Ancient festival of mid-winter observed by Zoroastrians across Iran
TEHRAN – A host of Iranian Zoroastrians come together in Taft county, central Yazd province, to observe Jashn-e Sadeh, a time-honored religious festival of mid-winter on January 30, 2020.
Same ceremonies were also held by followers of the Zoroastrian faith in several other cities across the country, including Tehran, Shiraz, and Kerman. Narratives say that the festivity is to remember the mythical discovery of fire. That’s why they set fire to a big pile of wood when the event reaches its climax.
The origins of the festival is somewhat ambiguous and there is no trace of this ceremony in the Zoroastrian holy texts.
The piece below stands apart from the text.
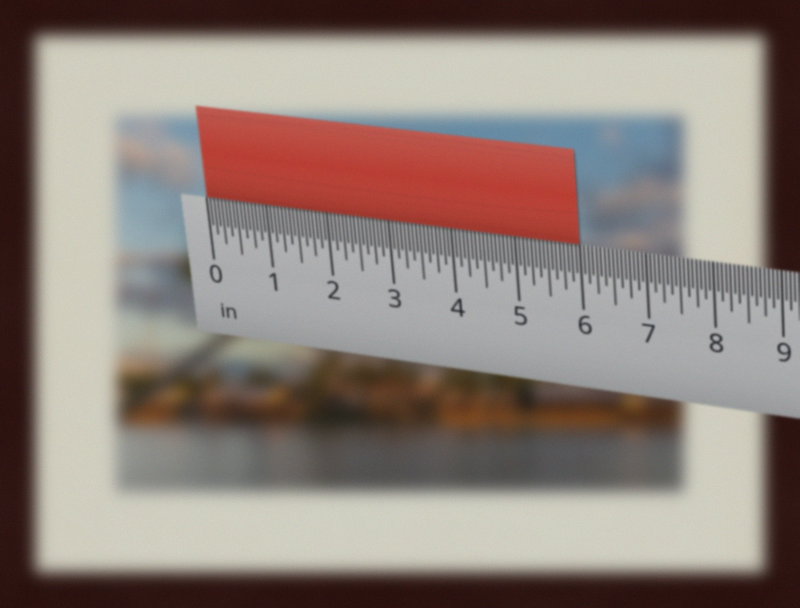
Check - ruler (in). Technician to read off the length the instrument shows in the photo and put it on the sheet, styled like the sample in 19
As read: in 6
However, some historians suggest the ceremony existed even before Zoroastrianism, the world’s oldest monotheistic religion.
The common belief emphasizes that it is a mid-winter ritual to celebrate the date when the earth starts warming up.
The feast named after “the number one hundred” (Sad in Farsi), marks 50 days and 50 nights before Noruz, the Iranian New Year, on March 21.
Some say Sadeh is a festivity to honor fire and to defeat the forces of darkness, frost, and cold. A number of mythological accounts, however, connect the festival to the origins of human beings. According to Persian mythology, Houshang, the second king of the world, discovered the fire when he tried to hit a dragon with a stone. He reportedly threw a flintstone that struck against another flint stone causing a spark and generating fire.
Prior to lighting the huge open fire, some Zoroastrian priests (Moobeds) recite verses from Avesta, the holy book of Zoroastrians. The priests are always dressed in white cotton robes, trousers and hats as a sign of purity and neatness.
Moobeds along with Zoroastrian girls and boys, all clad in white and holding torches walk around the pile of shrubs. They light the fire as the crowd’s cheers grow louder.
Zoroastrian rituals are widespread in Iran. Noruz, which celebrates the Persian New Year, Yalda Night, which takes place on the longest night of the year, and Chaharshanbeh Souri, in praise of the spring, are examples of such ceremonies that even nowadays nearly all Iranians observe.